Herman Narula, fondateur et CEO d’Improbable, résume cette idée : « L’innovation axée sur la valeur sauvera le métaverse. Au-delà des visuels éblouissants, les utilisateurs doivent en retirer une valeur pratique. Le métaverse a toujours représenté quelque chose de plus profond et ancré dans la réalité, basé sur le besoin fondamental des gens d’auto-actualisation. »

Les jeunes générations illustrent déjà cette tendance. Les adolescents passent beaucoup de temps sur Minecraft, Roblox et Fortnite, s’engageant dans des expériences virtuelles de plus en plus sophistiquées, des économies virtuelles, et même des emplois virtuels. Ils ne cherchent pas à s’échapper — ils cherchent des opportunités et de la communauté.

Karagyaur ajoute une possibilité intrigante : « L’IA pourrait considérablement améliorer la création de mondes virtuels et la personnalisation des utilisateurs. À mesure que l’IA générative progresse, elle pourrait accélérer le développement du métaverse plutôt que le remplacer. La convergence du contenu généré par l’IA avec des plateformes immersives pourrait débloquer les défis de scalabilité qui ont freiné les premières tentatives de métaverse. »

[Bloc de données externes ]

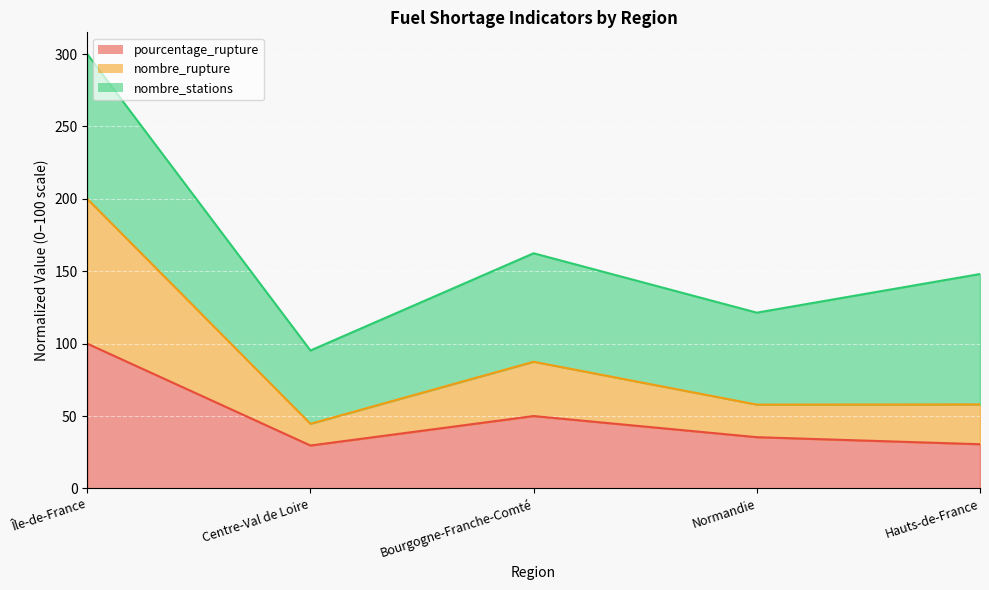

Is it true that nombre_rupture equals 28.6 at Normandie?

False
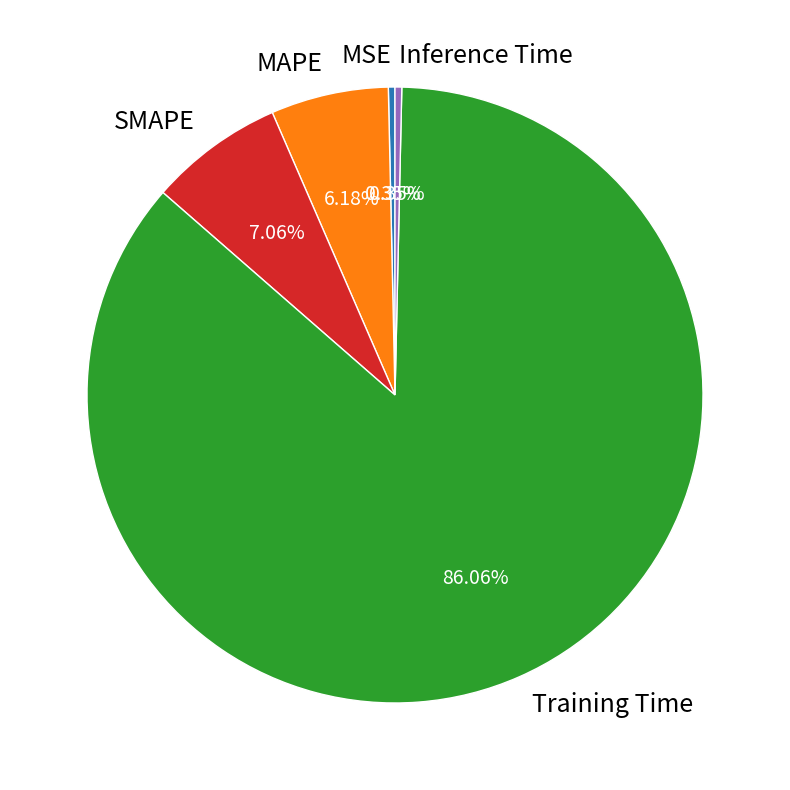

What is the total percentage of Training Time and Inference Time?

86.4%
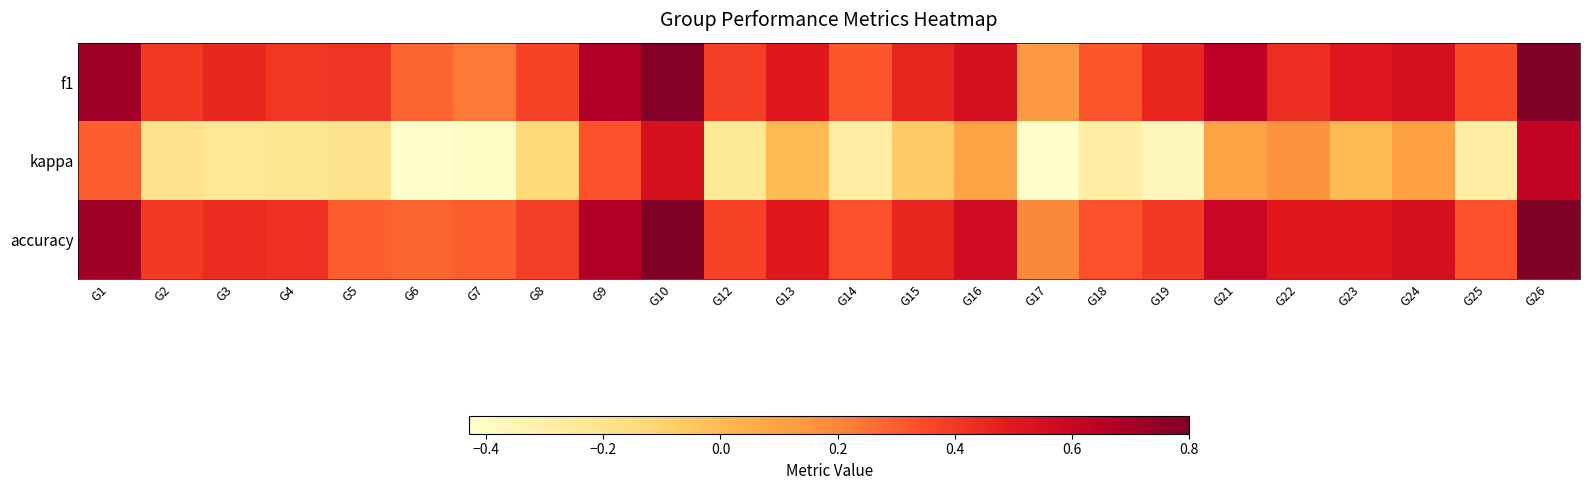

What is the total value across all series at G4?

0.6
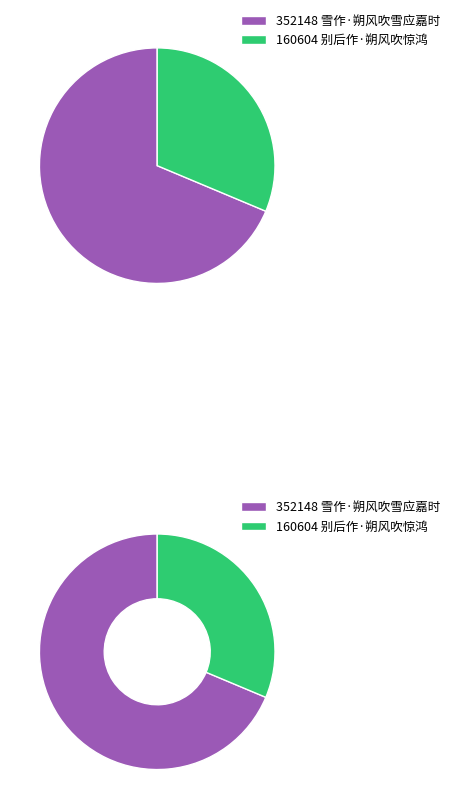

How many segments does this pie chart have?

2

L’histoire du métaverse, alors, n’est pas celle d’un échec total. C’est plutôt une histoire de recalibrage : des survivants qui se concentrent sur une utilité réelle, l’interopérabilité et la gouvernance communautaire plutôt que sur le contrôle des entreprises. Ce qui est arrivé au pari de Zuckerberg de $46 milliard était une discipline du marché — éliminant impitoyablement la hype, récompensant la substance, et remodelant un concept en quelque chose de potentiellement durable. La réussite ou l’échec final du métaverse dépend entièrement de la priorité que donneront les bâtisseurs à la création de valeur authentique plutôt qu’aux récits spéculatifs.